Authorities rejected asylum for the other 29 Haitians because they were not deemed political refugees. They will be sent back to Haiti within several days, State Department spokeswoman Christine Shelly said in Washington.The six men granted asylum, clad in T-shirts, shorts and sandals, boarded a Navy transport plane in Kingston and flew to the U.S. naval base at Guantanamo, Cuba, for fur-ther processing.

Steven Forester, supervising attorney for the Haitian Refugee Center in Miami, complained that the asylum-seekers were not granted enough interview time or provided with legal aid. He called U.S. policy on Hatian refugees racist and said the repatriated boat people face arrest by Haiti's military.

"We approve virtually everyone in other parts of the world, but the Haitians we don't want," Forester said. "This is a scandal . . . that we repatriate 29 out of 35 people to that killing field and pretend we do good work."

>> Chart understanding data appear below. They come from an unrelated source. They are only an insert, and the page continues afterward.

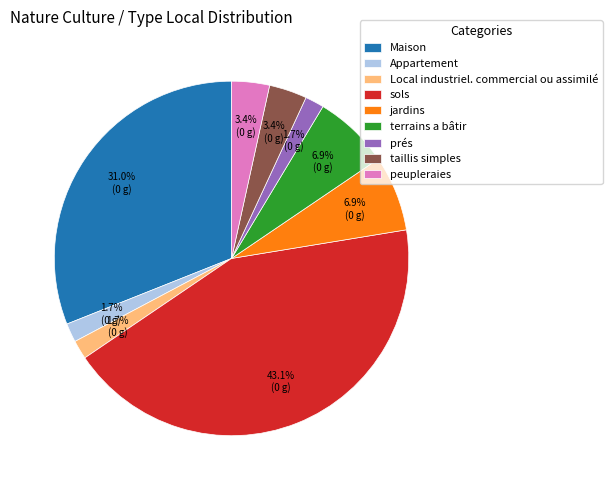

To the nearest percent, what is the average slice percentage?

11%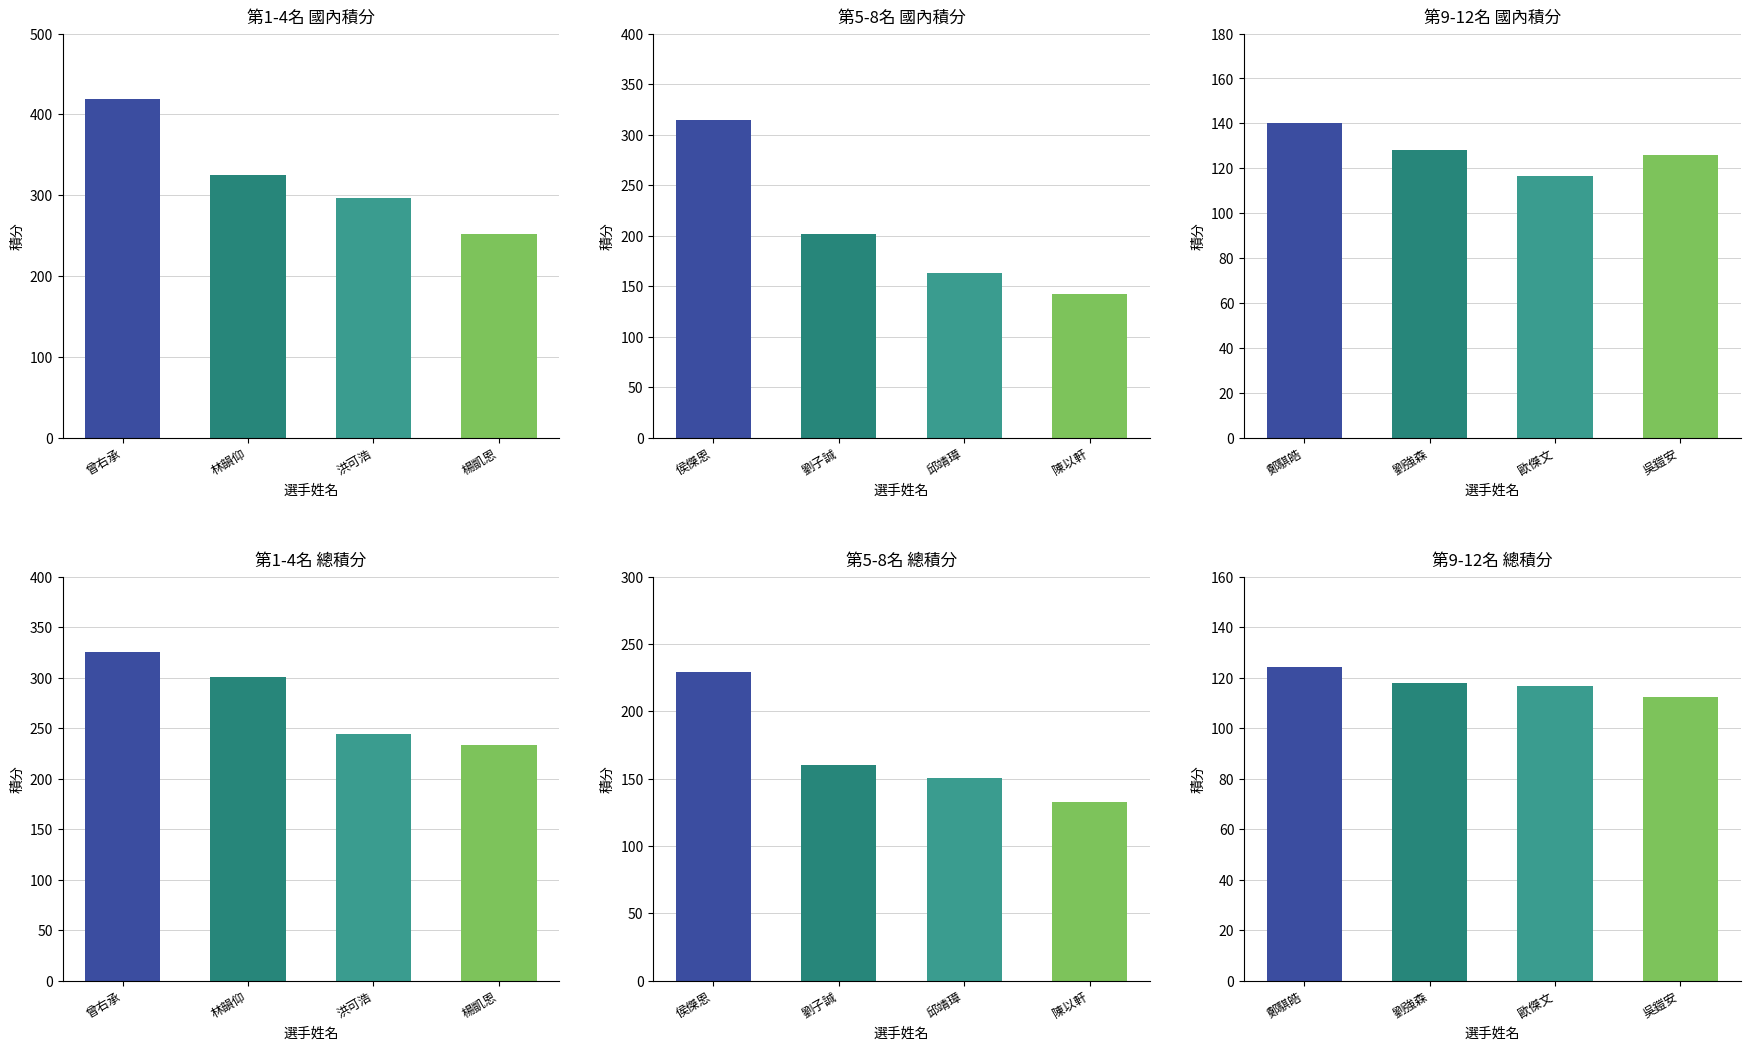

What is the value of the 總積分 bar at the 7th from the left?

150.8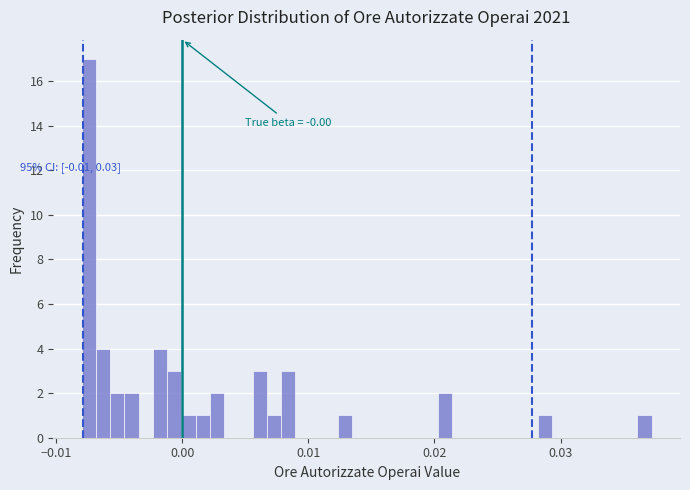

Around what value on the x-axis is the tallest bar? Give the approximate position of its centre, as read against the axis.

-0.007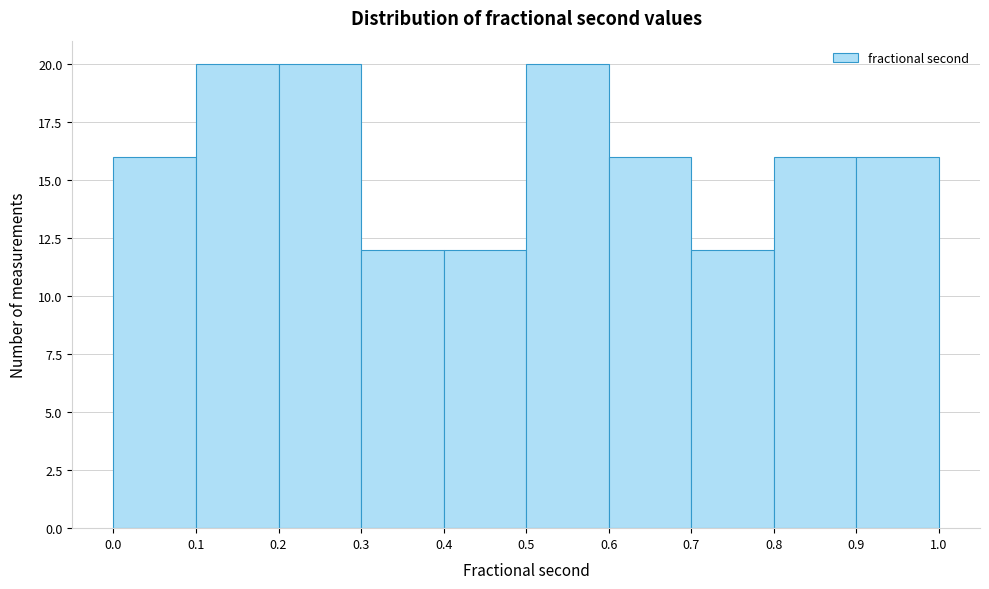

Reading left to right, transcribe this chart: for each bar, give the range it covers on the x-axis and its height. The values are not printed on the chart, so give them approximately, as read against the axis.

0.0 to 0.1: 16
0.1 to 0.2: 20
0.2 to 0.3: 20
0.3 to 0.4: 12
0.4 to 0.5: 12
0.5 to 0.6: 20
0.6 to 0.7: 16
0.7 to 0.8: 12
0.8 to 0.9: 16
0.9 to 1.0: 16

The 35 Haitians had been picked up from three rickety boats in Haitian territorial waters. They were taken Thursday aboard the USNS Comfort, a 1,000-bed hospital ship anchored in Kingston Harbor.

Until May 8, Haitians fleeing by sea were returned to Haiti without interviews and told to seek political asylum at U.S. processing centers there. The United States maintained most were economic, not political refugees.

But as political violence escalated in the hemisphere's poorest country, Clinton revised the policy, allowing Haitian boat people a chance to argue their case for political asylum. The new policy was delayed while arrangements for shipboard interviews were made.

Those granted asylum Friday will be housed in Guantanamo while awaiting sponsors, such as family members or refugee centers. The base can hold 1,000 and is building quarters for another 1,000.

The Haitians also undergo medical screening.

Haitians denied asylum will be transferred to a holding vessel, the Ukrainian cruise ship Ivan Franco, which is also anchored in the harbor. From there, they will be repatriated to Haiti aboard Coast Guard cutters.

Jamaica signed a pact June 2 allowing the United States to process refugees for six months on board ships in Jamaican waters.